After years of carrying forward institutional projects like the eradication of smallpox, he decided the time had come to lead his own campaigns. In 1981, in the face of widespread scepticism, he resolved to drive poliomyelitis from Brazil, where an average of up to 200 new cases were declared each month. Among the ideas he came up with in this period was the much commented “immunization weekend.” By 1989, the disease had been eliminated nationwide, and in 1985 PAHO invited de Quadros to extend his efforts to the rest of the Americas.

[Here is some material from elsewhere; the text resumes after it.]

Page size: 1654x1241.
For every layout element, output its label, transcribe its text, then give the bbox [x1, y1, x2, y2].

This was a tough mission beset with obstacles, not least the civil unrest gripping several countries, which called on all de Quadros’ powers of diplomacy and persuasion. In El Salvador he succeeded in organizing national “days of tranquillity” coinciding with immunization weekends. In Peru, talks with the guerrillas of Sendero Luminoso soon broke down, but de Quadros marshaled the support of the media and pressed on with intensive vaccination campaigns. By 1994, poliomyelitis had been officially eradicated from the American continent. The next enemy was measles, whose conquest would follow in 2002.

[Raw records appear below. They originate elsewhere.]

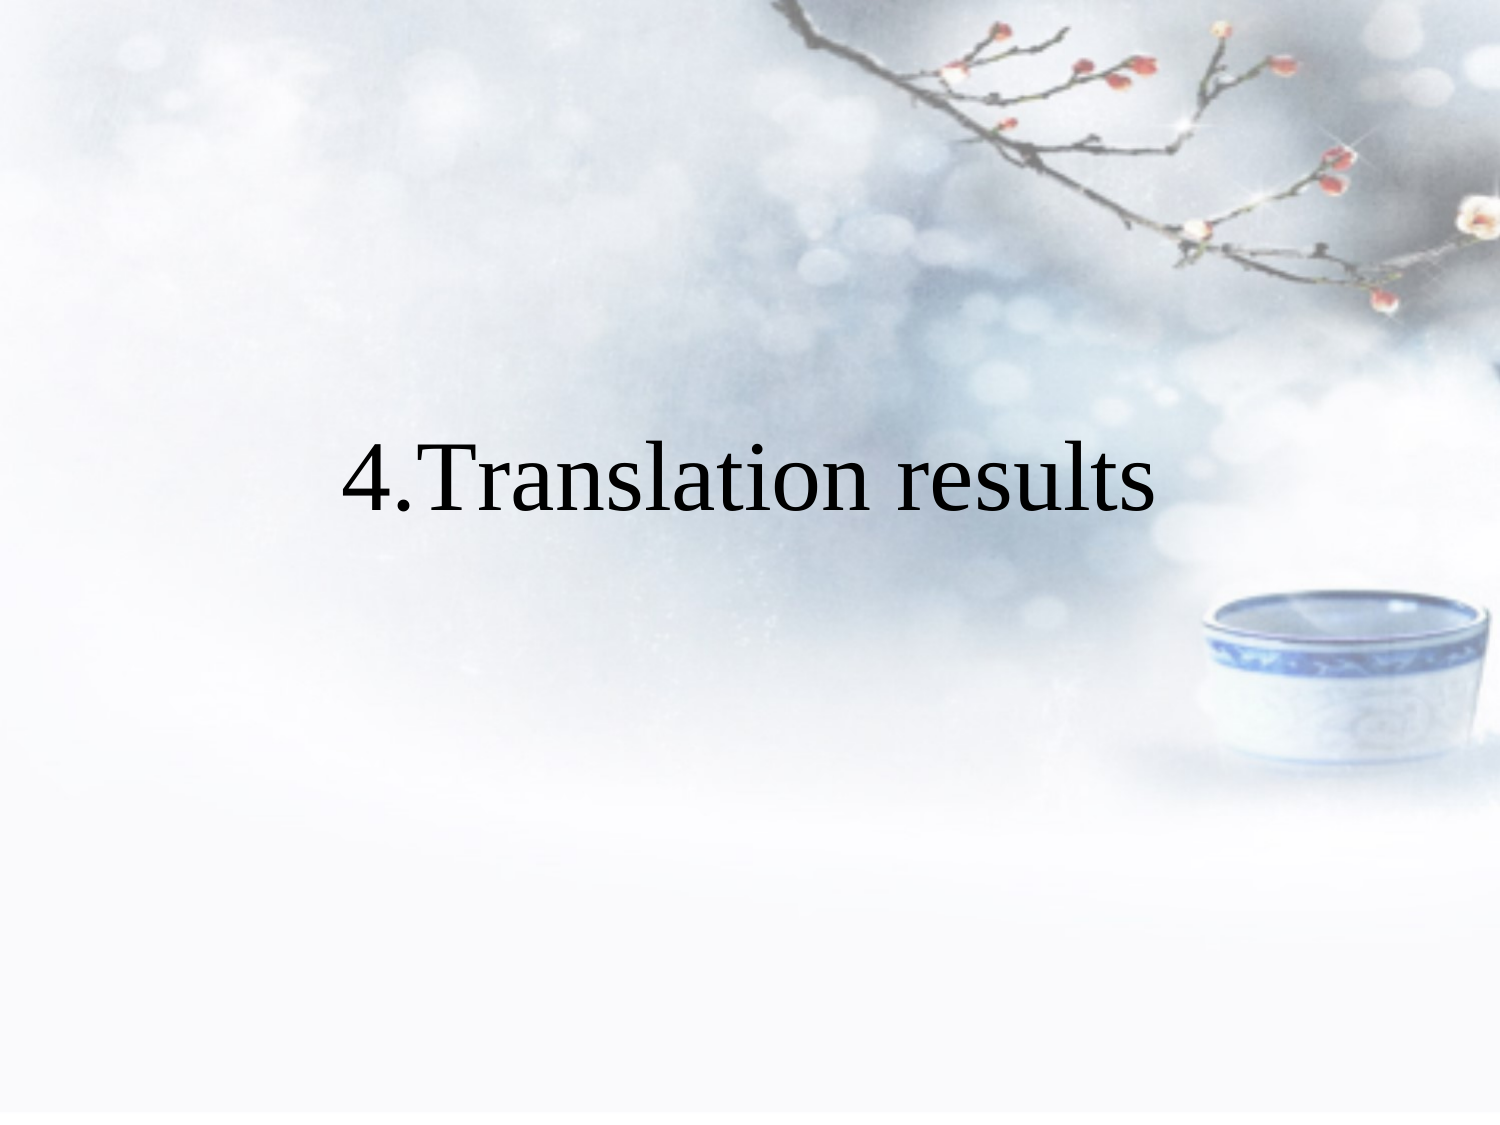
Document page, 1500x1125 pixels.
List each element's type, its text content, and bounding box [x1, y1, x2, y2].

title 4.Translation results [112, 349, 1388, 591]
picture [0, 0, 1500, 1125]
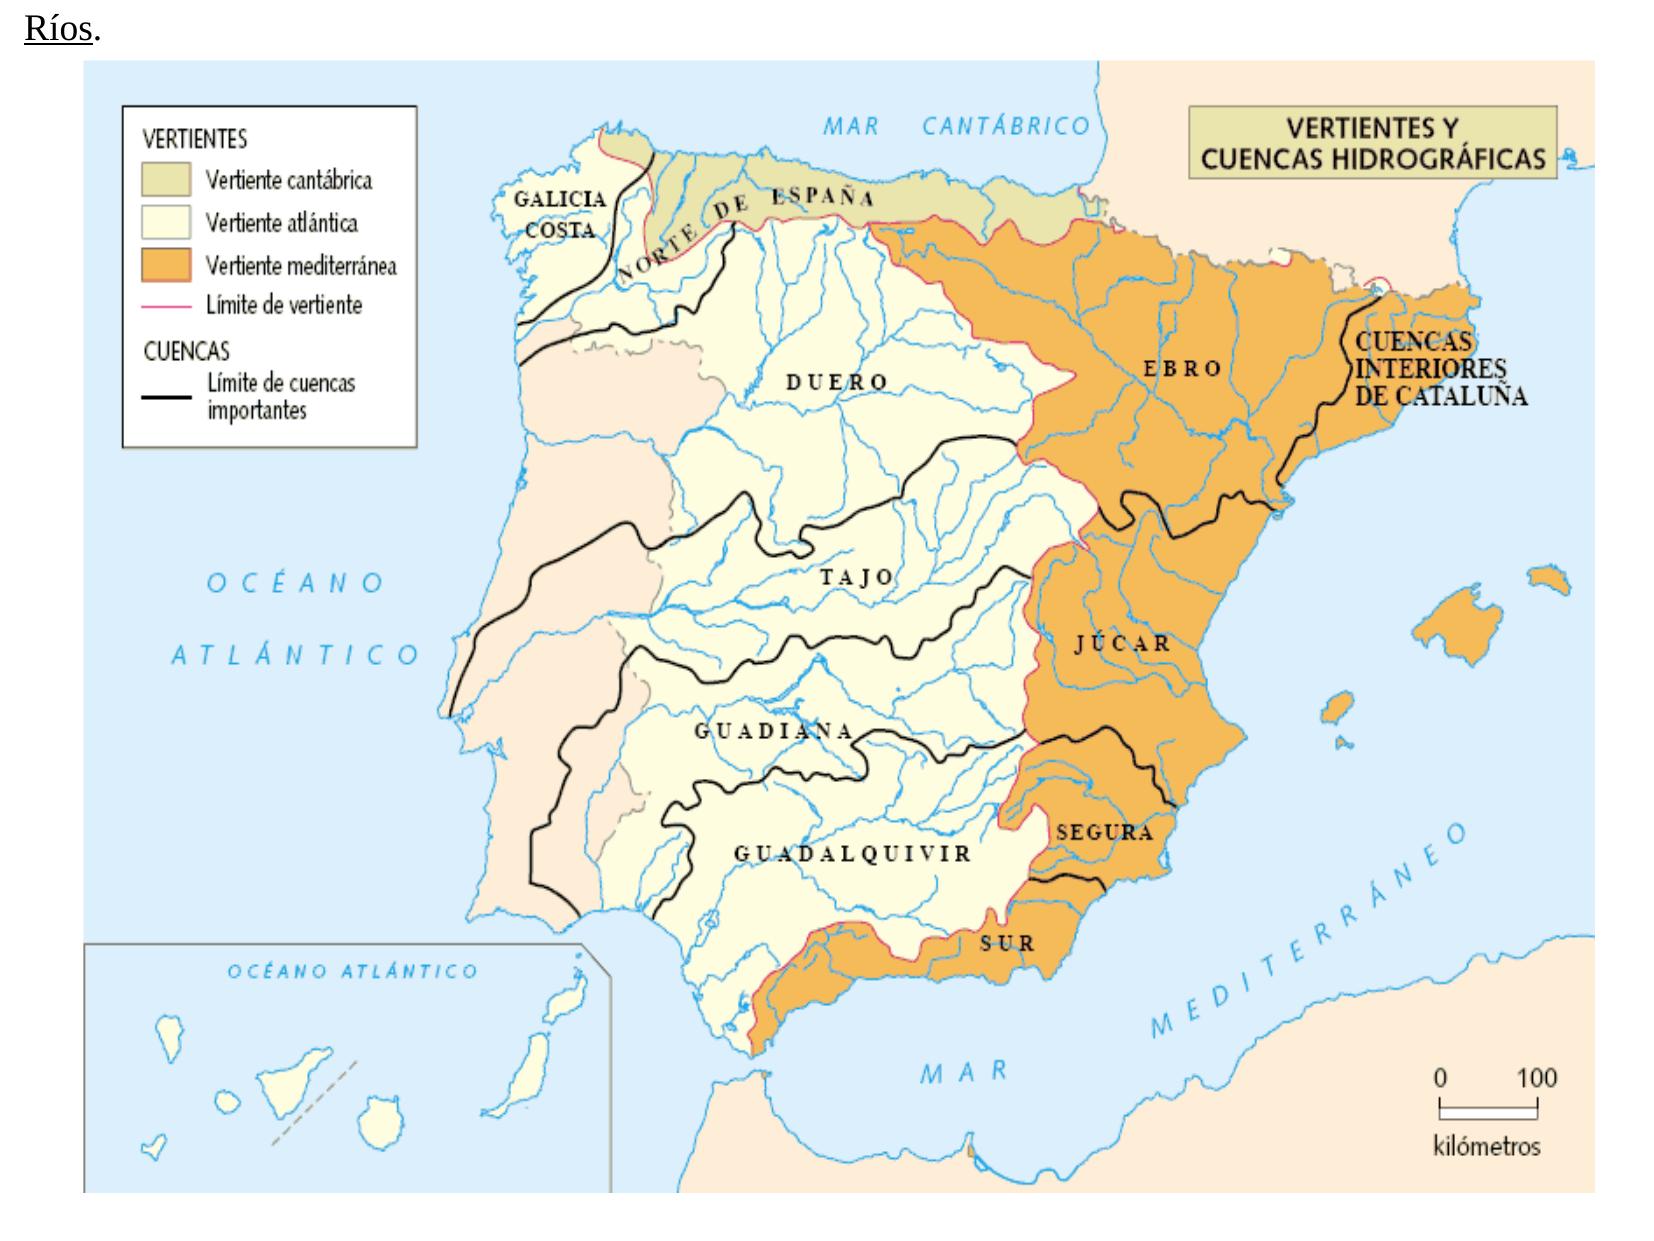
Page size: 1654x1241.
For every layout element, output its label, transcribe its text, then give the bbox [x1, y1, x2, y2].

The jury’s certificate granting de Quadros the BBVA Foundation Frontiers of Knowledge Award included the following affirmation: “Through his work, the world is closer to achieving the millennium development goal that aims at reducing by two thirds the mortality rates in children under 5 years old by 2015.”

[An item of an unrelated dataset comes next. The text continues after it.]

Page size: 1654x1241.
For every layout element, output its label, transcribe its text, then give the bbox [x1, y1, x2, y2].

His obsession was to ensure that available vaccines are accessible to all: “The challenge in the future will not lie so much in the technological development of vaccines as in getting them equitably distributed to the whole population.” And it is here that we perceive the scale of the enterprise that won him the Development Cooperation award, for de Quadros, since his student years, was clear that health is intimately bound in with a country’s potential for progress. Hence his insistent reminder that studies have shown that vaccinated individuals perform better – at school or at work – than their unvaccinated peers, and therefore add more overall to the national wealth.
De Quadros’ pro-development discourse was anything but paternalistic, and his strategy was to convince developing nations of their duty to their population. “We have to urge health ministries, but also ministries of economy and finance and national parliaments to set aside sufficient funds for vaccination programs instead of relying so much on international aid.”
But he also had a message of optimism for tomorrow’s generations, based on scientific advance. De Quadros was convinced that the 21st century will be known as the century of vaccines: “We are going to obtain vaccines for conditions long considered chronic or degenerative which we are now discovering may be due to infectious agents.” This general objective stood alongside his specific ambition for the developing countries: the achievement of vaccines against diseases of poverty and the launch of treatment programs focusing on neglected or forgotten ailments. Even after decades of intense, on the ground labor, de Quadros confronted these challenges with his faith undimmed. For as he said: “When you have managed to solve some of humanity’s problems, you find every motivation to go on working.”